A hand slipped over his pectoral muscle. “So are we going to keep him, Minnie?”
Keep him? Brant pushed himself up from the chair. The ground rocked more than the deck of the fishing boat he and his brothers had rented earlier that summer.
There was a husky chuckle. “It looks like it, Sunshine. Now quit mauling him and help Baby get him upstairs.”
Brant started to say that he wasn’t staying, but his mouth wouldn’t form the words. He took a step forward and stumbled. Two arms slipped around his waist and steadied him before he was guided through the front door. From that point on, everything became a jumbled blur. A ride in an elevator. A long hallway. A soft bed with slick sheets that smelled of lilacs.
When he hit the bed, he rolled to his back and tried to focus. A woman appeared. A woman with amber eyes and piles of wavy blond hair.
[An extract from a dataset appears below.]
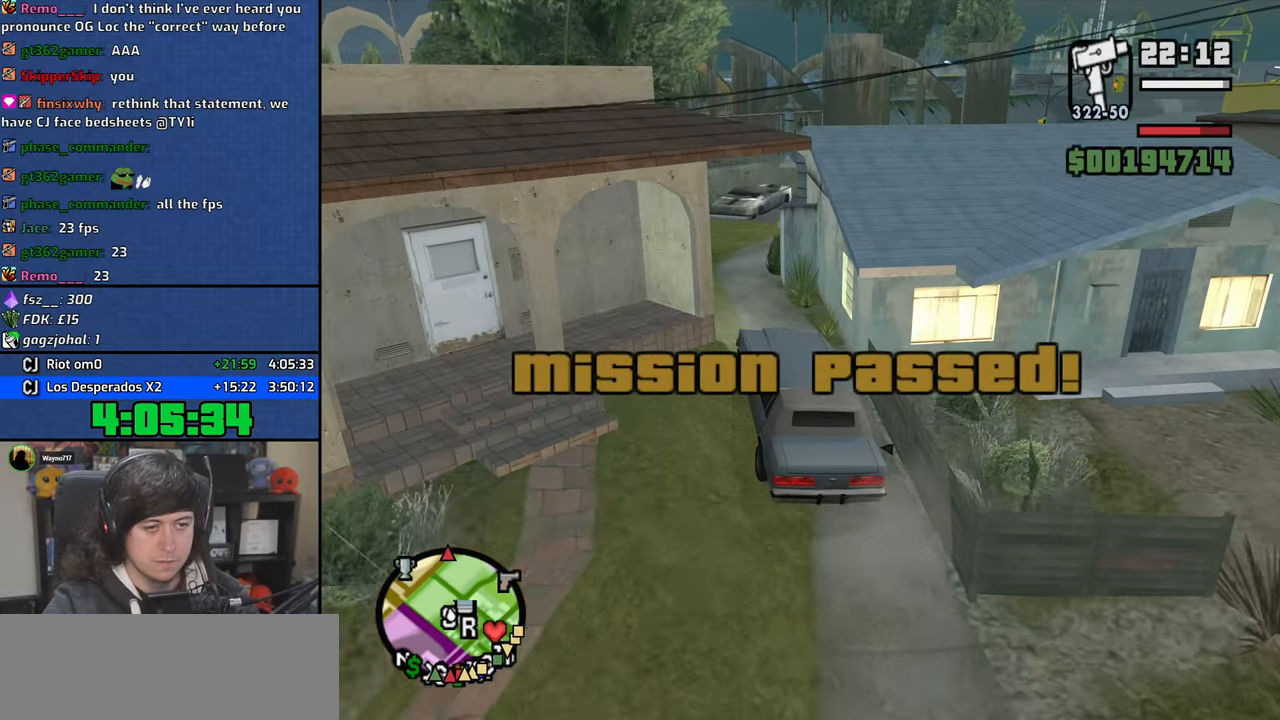
{"keys": ["6", "d"], "mouse": [], "events": [[66, "w", "up"], [83, "6", "up"], [83, "d", "up"], [150, "a", "down"], [283, "6", "down"], [400, "a", "up"], [433, "d", "down"]]}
She floated above him, the hint of a smile on her lips.
Brant recognized her immediately, and his eyes closed.
“We shouldn’t have drugged him,” Baby whispered as she leaned closer and studied the man, who was out cold. “I bet he wouldn’t have pressed charges if we had asked real nice.”
“We couldn’t chance it,” Minnie said. “Besides, this man ain’t just here for information. He’s after something. I just haven’t figured out what yet.”
Sunshine reached out and smoothed the dark strands of hair from his forehead. “Maybe he’s like everyone else and just wants a little love.”
“He doesn’t look like he wants love to me,” Baby said. “He looks mean. And I bet he’s going to be real mad when he wakes up.”
Minnie chuckled and took a puff of her cigarette. “Now, I doubt that, Baby. There isn’t a man alive who walks out of Miss Hattie’s without a smile on his face.”